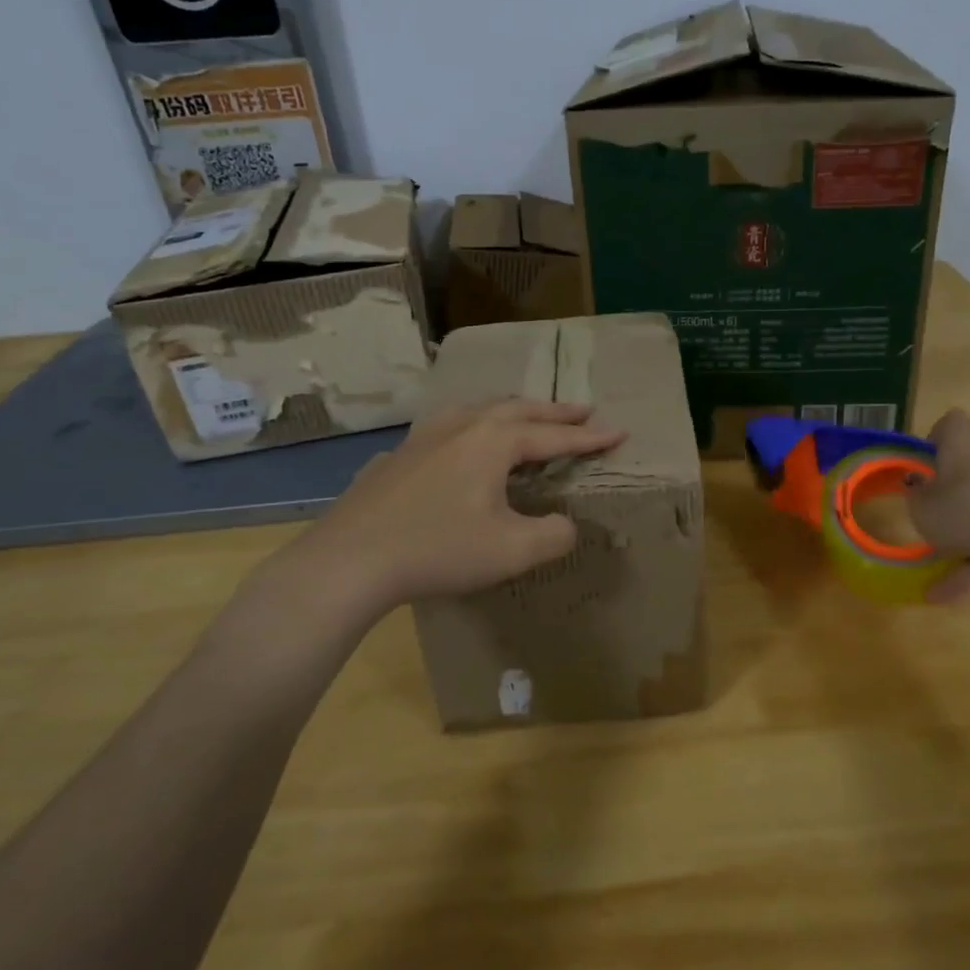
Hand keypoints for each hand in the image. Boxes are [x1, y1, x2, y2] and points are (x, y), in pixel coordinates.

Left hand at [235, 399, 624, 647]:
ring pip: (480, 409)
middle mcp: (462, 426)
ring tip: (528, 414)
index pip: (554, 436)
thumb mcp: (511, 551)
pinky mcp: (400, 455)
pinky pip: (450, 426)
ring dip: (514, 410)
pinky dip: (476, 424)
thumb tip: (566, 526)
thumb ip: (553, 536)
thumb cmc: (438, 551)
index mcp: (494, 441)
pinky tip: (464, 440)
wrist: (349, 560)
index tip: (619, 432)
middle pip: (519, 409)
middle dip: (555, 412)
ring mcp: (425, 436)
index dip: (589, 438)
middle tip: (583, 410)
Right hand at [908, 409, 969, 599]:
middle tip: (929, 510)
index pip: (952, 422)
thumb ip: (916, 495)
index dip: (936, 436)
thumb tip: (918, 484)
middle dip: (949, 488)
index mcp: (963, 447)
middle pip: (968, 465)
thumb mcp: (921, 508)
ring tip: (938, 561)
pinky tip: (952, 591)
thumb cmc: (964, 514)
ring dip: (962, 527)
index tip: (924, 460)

--

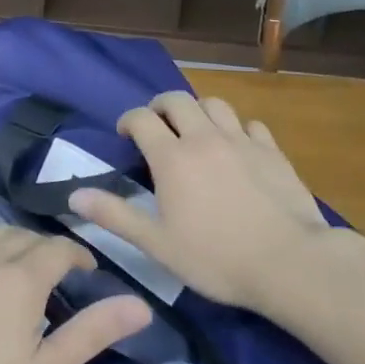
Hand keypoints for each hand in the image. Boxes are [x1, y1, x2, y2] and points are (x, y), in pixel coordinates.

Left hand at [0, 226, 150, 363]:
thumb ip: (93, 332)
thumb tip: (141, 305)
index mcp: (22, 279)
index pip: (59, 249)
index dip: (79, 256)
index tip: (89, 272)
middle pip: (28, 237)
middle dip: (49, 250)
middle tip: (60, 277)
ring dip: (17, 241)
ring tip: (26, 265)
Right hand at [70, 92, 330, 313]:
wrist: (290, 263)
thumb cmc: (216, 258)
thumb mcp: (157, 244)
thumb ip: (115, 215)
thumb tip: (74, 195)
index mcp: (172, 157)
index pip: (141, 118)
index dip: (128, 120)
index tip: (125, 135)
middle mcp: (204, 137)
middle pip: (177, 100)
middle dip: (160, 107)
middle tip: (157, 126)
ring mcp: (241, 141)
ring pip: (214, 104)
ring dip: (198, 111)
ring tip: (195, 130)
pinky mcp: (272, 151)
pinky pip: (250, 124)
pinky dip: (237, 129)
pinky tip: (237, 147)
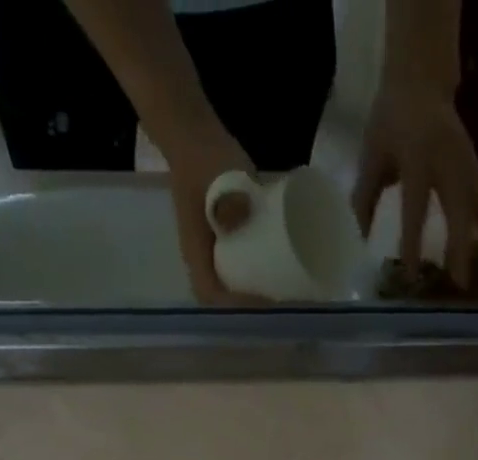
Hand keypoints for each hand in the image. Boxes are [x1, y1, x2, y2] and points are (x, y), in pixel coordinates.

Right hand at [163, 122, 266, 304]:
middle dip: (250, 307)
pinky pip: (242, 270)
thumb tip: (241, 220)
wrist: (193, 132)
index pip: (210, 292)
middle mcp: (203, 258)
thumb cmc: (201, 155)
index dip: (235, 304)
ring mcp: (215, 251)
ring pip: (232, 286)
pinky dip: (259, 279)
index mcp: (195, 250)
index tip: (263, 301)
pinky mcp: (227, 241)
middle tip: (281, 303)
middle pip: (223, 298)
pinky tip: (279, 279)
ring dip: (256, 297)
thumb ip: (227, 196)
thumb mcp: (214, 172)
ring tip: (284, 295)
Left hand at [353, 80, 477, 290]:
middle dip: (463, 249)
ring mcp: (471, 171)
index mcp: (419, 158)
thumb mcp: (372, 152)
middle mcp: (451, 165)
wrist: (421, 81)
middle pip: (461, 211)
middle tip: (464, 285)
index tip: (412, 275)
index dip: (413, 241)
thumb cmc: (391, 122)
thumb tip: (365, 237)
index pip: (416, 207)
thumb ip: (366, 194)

== Task brief ==
The response should hold exactly the lines starting at the line with "thumb tip: (141, 305)" and ending at the line with "pinky dip: (237, 129)", and no other line of the material above.

== Solution for this task ==
thumb tip: (141, 305)
index mcp: (22, 279)
index pip: (59, 249)
index dip: (79, 256)
index tip: (89, 272)
middle pip: (28, 237)
middle dip: (49, 250)
middle tip: (60, 277)
ring dip: (17, 241)
ring tip: (26, 265)
Right hand at [70, 92, 330, 313]:
wrist: (290, 263)
thumb cmc: (216, 258)
thumb mcp: (157, 244)
thumb ip: (115, 215)
thumb tip: (74, 195)
index mcp: (172, 157)
index pip: (141, 118)
index dip: (128, 120)
index tip: (125, 135)
middle mcp: (204, 137)
middle pip: (177, 100)
middle dip: (160, 107)
middle tip: (157, 126)
ring mcp: (241, 141)
ring pip: (214, 104)
ring dip: (198, 111)
ring tip: (195, 130)
pinky mcp: (272, 151)
pinky pip: (250, 124)
pinky dip: (237, 129)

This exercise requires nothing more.